▶ **SUPPLIED ENTRIES**:
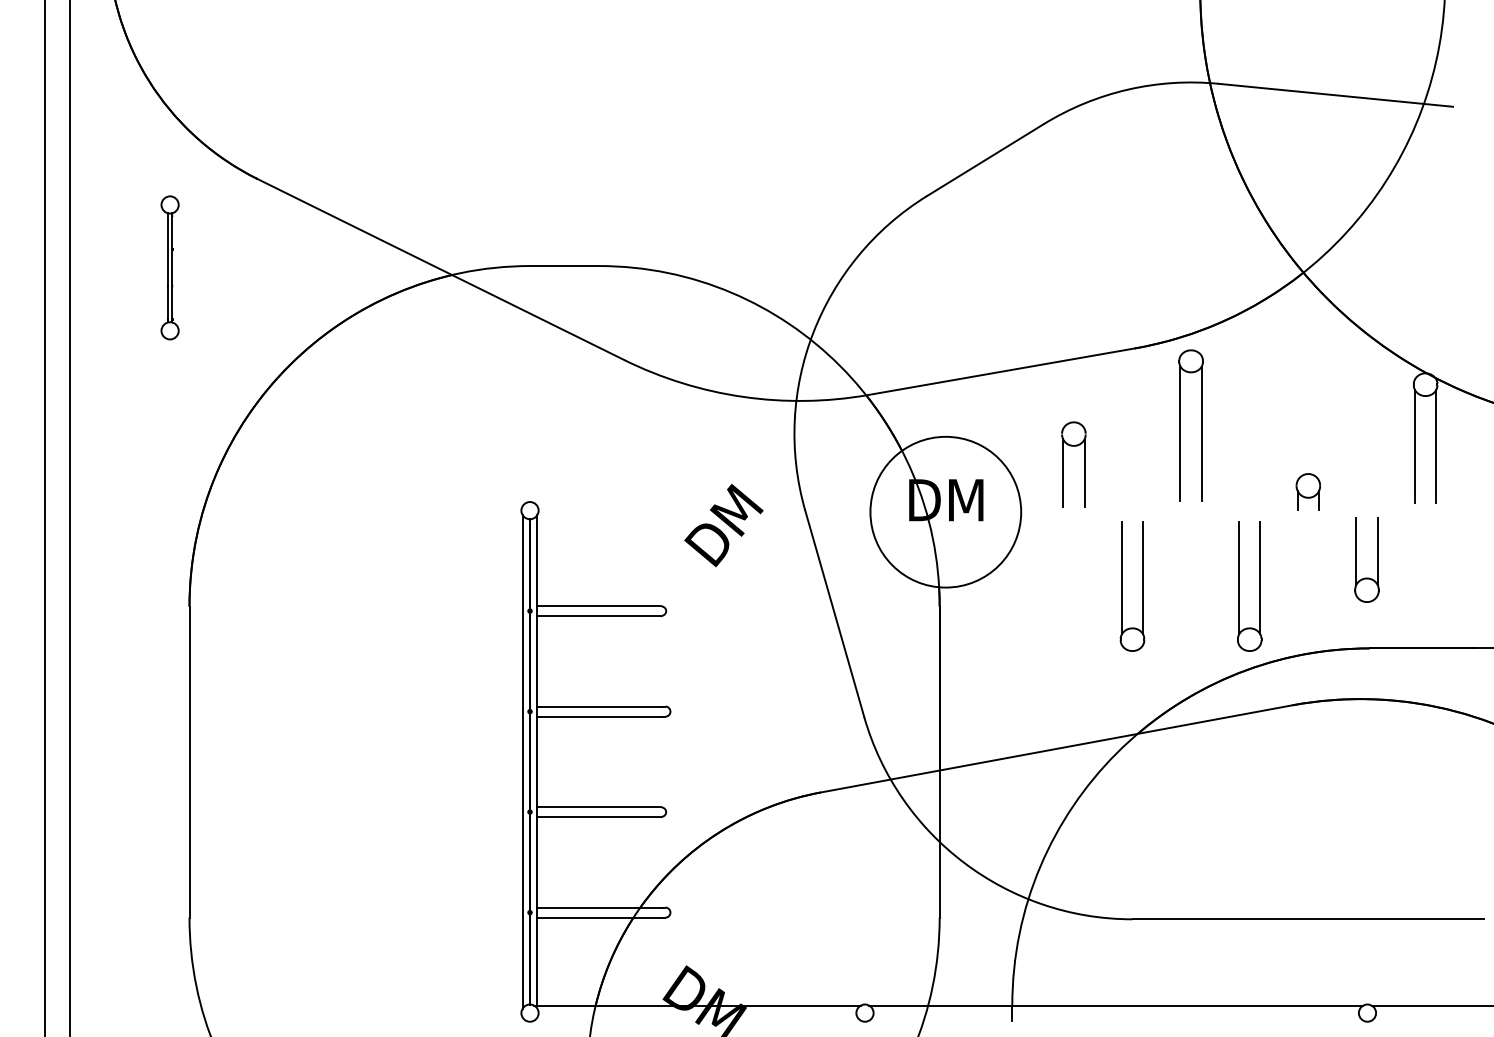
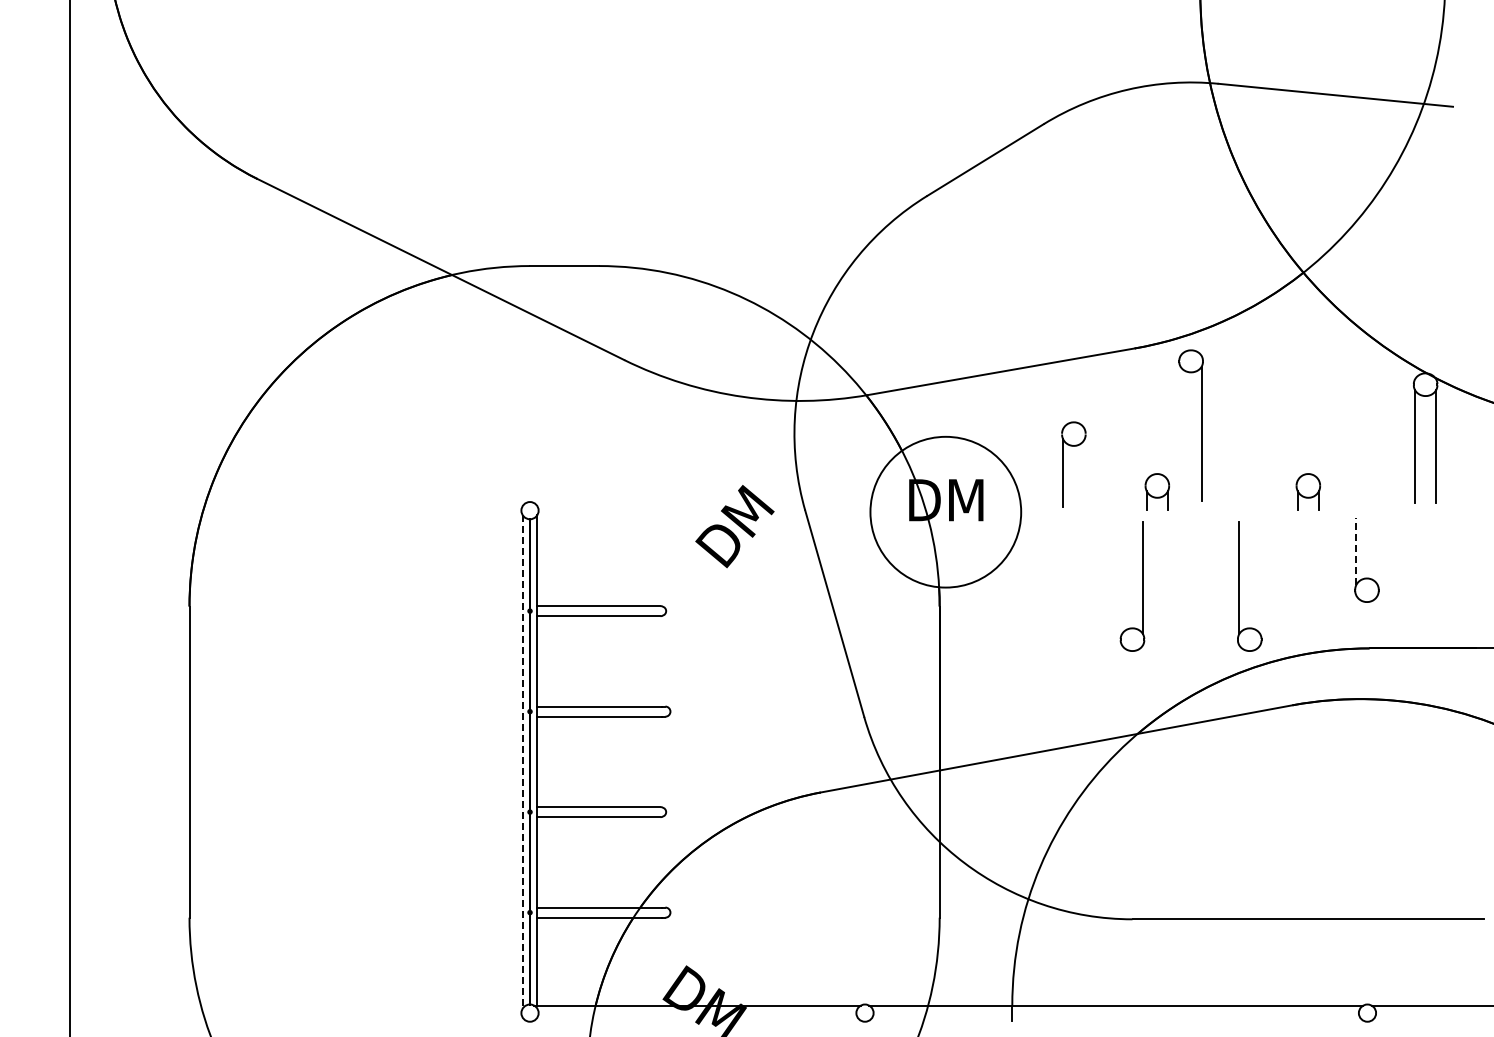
part at (169, 267): present -> none
line at (1180, 433): present -> none
line at (1084, 472): present -> none
part at (1156, 491): none -> present
line at (44, 517): present -> none
text at (723, 525) position: (723, 525) -> (734, 526)
line at (1377, 550): present -> none
line at (1356, 551): solid -> dashed
line at (1121, 577): present -> none
line at (1260, 577): present -> none
line at (522, 761): solid -> dashed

▶ **EXERCISE**:
Rewrite all lines of the material with each "present" replaced by "shown" and everything else left unchanged. Leave out the pictures.

▶ **EXERCISE RESULT**:
part at (169, 267): shown -> none
line at (1180, 433): shown -> none
line at (1084, 472): shown -> none
part at (1156, 491): none -> shown
line at (44, 517): shown -> none
text at (723, 525) position: (723, 525) -> (734, 526)
line at (1377, 550): shown -> none
line at (1356, 551): solid -> dashed
line at (1121, 577): shown -> none
line at (1260, 577): shown -> none
line at (522, 761): solid -> dashed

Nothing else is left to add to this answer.